Over the coming weeks, this page will document Delhi’s notable structures built entirely of marble, beginning naturally with the earliest, the one beside Ghalib’s tomb. Chausath Khamba is the first Mughal monument anywhere to have been constructed wholly of marble; the white stone with a greyish tinge was quarried in Makrana, Rajasthan. The monument was raised 400 years ago as a mausoleum for a certain VVIP of the time, and consists of a pillared hall—the symmetrical pattern of which was later adopted for the grander Diwan-i-Aam at the Red Fort.

Despite its significance in the history of Indian architecture, and despite being located near the tourist-heavy Humayun’s Tomb, Chausath Khamba remains one of Delhi’s least-visited monuments. Perhaps because it lies within the urban village of Nizamuddin Basti, its entrance invisible from the surrounding lanes. Built as the tomb of Mirza Aziz Koka, the foster brother of Emperor Akbar, the structure contains ten graves, including those of Koka and his wife. The monument’s name is literal: Chausath, or sixty-four, marble pillars support a flat marble ceiling pinched out into twenty-five marble domes. Much of the marble structure is enclosed by stone screens whose pores freely admit daylight (and Delhi’s smoggy air). This daylight creates magic inside, falling softly across the floor, and over the desolate graves.
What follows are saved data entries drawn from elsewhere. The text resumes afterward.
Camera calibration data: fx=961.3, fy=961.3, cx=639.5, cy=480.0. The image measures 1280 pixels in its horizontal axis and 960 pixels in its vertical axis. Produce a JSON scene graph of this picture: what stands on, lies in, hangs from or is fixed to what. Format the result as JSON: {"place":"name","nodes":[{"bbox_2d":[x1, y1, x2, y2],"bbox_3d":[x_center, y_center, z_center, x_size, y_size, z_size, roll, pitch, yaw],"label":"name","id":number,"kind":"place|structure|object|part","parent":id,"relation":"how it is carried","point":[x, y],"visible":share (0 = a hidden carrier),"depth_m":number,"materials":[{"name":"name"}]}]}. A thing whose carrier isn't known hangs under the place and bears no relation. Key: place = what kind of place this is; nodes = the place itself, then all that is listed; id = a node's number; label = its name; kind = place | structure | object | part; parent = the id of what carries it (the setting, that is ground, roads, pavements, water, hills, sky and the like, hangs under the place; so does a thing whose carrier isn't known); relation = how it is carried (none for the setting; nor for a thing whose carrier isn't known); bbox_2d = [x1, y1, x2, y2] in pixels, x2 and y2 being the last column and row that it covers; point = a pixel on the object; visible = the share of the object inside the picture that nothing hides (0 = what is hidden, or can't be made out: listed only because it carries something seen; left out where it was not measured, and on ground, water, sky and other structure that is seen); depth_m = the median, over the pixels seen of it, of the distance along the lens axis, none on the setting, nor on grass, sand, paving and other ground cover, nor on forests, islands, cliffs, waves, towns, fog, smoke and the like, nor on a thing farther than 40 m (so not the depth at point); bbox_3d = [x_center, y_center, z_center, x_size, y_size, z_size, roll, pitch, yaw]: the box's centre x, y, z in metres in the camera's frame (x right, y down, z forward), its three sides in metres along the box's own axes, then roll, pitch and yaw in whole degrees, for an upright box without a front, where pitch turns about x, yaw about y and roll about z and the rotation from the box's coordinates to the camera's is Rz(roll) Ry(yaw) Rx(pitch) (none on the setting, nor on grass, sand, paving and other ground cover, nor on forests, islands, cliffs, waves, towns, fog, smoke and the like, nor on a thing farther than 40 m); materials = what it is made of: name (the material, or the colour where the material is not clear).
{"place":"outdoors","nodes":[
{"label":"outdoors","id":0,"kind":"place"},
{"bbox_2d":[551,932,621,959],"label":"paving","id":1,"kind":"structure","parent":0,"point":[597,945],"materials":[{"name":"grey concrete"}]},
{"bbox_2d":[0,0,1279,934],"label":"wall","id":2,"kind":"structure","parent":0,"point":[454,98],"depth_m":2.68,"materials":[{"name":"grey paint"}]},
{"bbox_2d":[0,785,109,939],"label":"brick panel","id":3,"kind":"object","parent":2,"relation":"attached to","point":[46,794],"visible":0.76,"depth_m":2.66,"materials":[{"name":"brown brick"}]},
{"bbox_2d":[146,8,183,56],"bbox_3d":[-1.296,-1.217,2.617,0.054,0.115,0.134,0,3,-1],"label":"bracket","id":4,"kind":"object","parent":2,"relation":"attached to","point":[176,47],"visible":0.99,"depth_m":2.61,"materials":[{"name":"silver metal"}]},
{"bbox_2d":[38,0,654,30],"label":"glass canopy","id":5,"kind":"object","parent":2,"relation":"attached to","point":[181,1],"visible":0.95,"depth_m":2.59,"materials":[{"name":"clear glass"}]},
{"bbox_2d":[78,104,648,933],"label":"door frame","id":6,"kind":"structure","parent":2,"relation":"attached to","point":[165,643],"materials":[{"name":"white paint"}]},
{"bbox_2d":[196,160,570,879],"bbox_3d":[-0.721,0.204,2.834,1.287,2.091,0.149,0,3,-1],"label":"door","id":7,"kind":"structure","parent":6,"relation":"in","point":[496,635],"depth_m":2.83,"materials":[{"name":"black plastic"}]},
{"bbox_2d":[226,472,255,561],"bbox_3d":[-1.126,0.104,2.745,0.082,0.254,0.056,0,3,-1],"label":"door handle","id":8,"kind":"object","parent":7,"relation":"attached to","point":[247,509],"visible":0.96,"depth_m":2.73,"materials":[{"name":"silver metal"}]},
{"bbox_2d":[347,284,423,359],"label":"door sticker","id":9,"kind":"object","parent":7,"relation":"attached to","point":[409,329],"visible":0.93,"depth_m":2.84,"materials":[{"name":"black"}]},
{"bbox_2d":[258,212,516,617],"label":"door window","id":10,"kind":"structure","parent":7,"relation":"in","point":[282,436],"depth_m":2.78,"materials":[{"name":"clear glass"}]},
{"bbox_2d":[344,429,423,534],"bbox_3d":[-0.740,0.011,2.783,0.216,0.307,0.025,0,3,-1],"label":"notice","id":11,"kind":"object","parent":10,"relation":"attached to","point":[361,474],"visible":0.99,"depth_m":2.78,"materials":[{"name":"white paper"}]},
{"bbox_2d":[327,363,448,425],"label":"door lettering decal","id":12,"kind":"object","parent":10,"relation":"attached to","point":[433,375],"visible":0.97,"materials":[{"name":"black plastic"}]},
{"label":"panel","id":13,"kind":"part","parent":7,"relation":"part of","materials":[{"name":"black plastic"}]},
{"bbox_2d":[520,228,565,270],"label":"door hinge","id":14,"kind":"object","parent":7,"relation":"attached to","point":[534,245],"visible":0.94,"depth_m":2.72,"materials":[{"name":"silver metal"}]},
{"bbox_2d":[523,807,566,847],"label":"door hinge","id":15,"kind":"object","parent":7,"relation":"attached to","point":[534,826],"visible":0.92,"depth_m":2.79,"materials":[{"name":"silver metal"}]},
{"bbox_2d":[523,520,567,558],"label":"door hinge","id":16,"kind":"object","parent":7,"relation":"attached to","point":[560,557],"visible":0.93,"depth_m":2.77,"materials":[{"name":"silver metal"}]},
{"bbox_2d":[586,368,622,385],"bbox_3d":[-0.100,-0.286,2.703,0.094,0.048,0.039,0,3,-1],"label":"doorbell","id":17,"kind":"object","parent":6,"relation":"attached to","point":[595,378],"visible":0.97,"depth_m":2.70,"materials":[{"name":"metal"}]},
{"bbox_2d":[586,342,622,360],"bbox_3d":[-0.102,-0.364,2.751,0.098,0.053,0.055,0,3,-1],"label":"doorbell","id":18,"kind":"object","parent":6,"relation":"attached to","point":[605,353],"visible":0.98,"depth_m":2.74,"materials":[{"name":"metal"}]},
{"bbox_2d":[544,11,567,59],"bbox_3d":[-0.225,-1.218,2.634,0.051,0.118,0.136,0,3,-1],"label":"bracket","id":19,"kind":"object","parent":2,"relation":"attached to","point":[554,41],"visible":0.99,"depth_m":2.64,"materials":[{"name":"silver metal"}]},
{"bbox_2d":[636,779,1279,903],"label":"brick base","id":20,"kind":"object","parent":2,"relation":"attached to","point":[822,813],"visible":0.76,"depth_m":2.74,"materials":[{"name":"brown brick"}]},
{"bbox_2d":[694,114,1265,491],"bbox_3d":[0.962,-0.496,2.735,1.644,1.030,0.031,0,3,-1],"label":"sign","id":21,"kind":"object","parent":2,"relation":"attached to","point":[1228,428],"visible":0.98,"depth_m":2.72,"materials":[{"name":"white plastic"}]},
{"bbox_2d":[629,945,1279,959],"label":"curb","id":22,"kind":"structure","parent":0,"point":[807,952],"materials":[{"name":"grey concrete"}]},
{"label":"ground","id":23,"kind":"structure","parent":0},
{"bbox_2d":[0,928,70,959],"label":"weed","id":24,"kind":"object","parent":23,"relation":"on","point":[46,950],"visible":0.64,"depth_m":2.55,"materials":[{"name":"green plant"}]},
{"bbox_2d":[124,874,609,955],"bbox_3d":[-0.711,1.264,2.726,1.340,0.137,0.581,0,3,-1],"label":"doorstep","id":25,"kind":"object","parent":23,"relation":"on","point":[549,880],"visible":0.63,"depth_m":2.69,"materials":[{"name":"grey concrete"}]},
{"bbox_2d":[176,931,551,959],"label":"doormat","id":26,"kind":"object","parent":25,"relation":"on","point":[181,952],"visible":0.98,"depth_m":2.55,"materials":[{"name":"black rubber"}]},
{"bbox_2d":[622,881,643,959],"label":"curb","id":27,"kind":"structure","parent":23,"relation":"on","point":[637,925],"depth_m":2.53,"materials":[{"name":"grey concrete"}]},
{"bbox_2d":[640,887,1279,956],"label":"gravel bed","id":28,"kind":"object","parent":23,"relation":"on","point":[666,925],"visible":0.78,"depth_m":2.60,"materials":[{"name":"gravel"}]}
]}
Try arriving around 4pm, when the softening light forms a parallel monument of shadow and illumination across the marble floor. At times, the pale golden rays sharply reveal dust motes suspended in the air, lending them the appearance of an otherworldly presence. This afternoon, Fakeer Kashmir Baba is the lone visitor inside the monument (see photo). He is gazing at a marble grave. Or perhaps at the small pool of light collected beside the grave.